Was going to wait for lidl/Aldi sales but could do with one now really. Am in South Manchester but postage also an option.


----------



## Ajax Bay (5 Jan 2021)

I would have thought the Halfords one at £45 was similar quality to the Aldi/Lidl occasional offering.


----------



## united4ever (5 Jan 2021)

Cheers, will have a look at that


----------



## gcogger (6 Jan 2021)

Ajax Bay said:


> I would have thought the Halfords one at £45 was similar quality to the Aldi/Lidl occasional offering.


I have that one and, so far, it's been solid and reliable.


----------



## RichardB (11 Jan 2021)

I have the Aldi one, which seems broadly similar to the Halfords version. It was £39.99 IIRC, so not a massive difference if you don't want to wait.

Personally, I don't know how I managed without one.


----------



## Dave7 (27 Jan 2021)

united4ever said:


> Was going to wait for lidl/Aldi sales but could do with one now really. Am in South Manchester but postage also an option.


United.
I have an Aldi one you can have cheap.
Never been out of the box**
I am in Warrington.
** not sure if I took it out to see it but its never been used.


----------



## united4ever (27 Jan 2021)

Dave7 said:


> United.
> I have an Aldi one you can have cheap.
> Never been out of the box**
> I am in Warrington.
> ** not sure if I took it out to see it but its never been used.

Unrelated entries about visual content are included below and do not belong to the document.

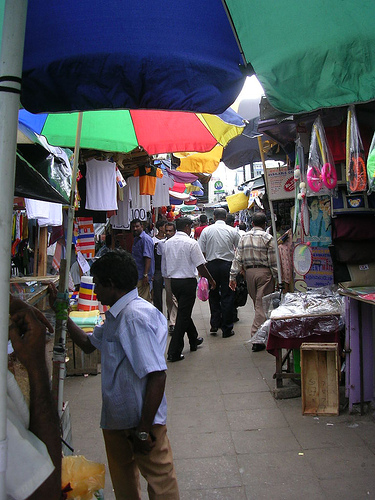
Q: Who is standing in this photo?
A: Men.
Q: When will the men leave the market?
A: After they have finished shopping.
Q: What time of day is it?
A: Daytime.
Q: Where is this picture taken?
A: At a flea market.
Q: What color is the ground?
A: Gray.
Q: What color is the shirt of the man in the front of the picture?
A: White.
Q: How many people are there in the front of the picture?
A: One.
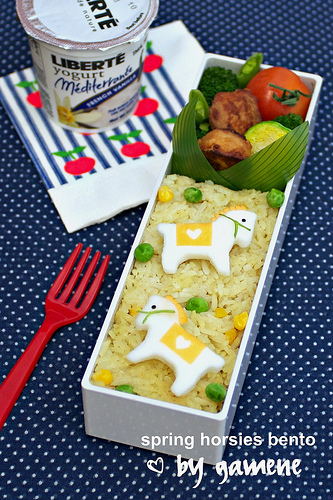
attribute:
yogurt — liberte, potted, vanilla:
[11, 1, 128, 80]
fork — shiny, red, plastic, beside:
[31, 250, 76, 371]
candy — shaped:
[135, 210, 267, 316]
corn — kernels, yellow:
[152, 178, 210, 237]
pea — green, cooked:
[131, 242, 197, 278]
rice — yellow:
[168, 256, 219, 281]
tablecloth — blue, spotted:
[10, 187, 61, 249]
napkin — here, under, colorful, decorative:
[40, 126, 172, 193]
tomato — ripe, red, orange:
[259, 60, 309, 101]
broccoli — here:
[203, 70, 257, 100]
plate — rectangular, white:
[170, 74, 282, 238]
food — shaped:
[166, 132, 254, 354]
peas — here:
[108, 242, 207, 325]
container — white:
[116, 402, 225, 447]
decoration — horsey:
[126, 262, 209, 380]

Good, still haven't got one yet. Am in Altrincham so not too far. How much do you want for it and is post or collection better?


----------



## Dave7 (27 Jan 2021)

united4ever said:


> Good, still haven't got one yet. Am in Altrincham so not too far. How much do you want for it and is post or collection better?


Collection please.
Price is not a problem.....does 20 quid sound ok ?


----------



## united4ever (27 Jan 2021)

Sounds great, sent a private message.


----------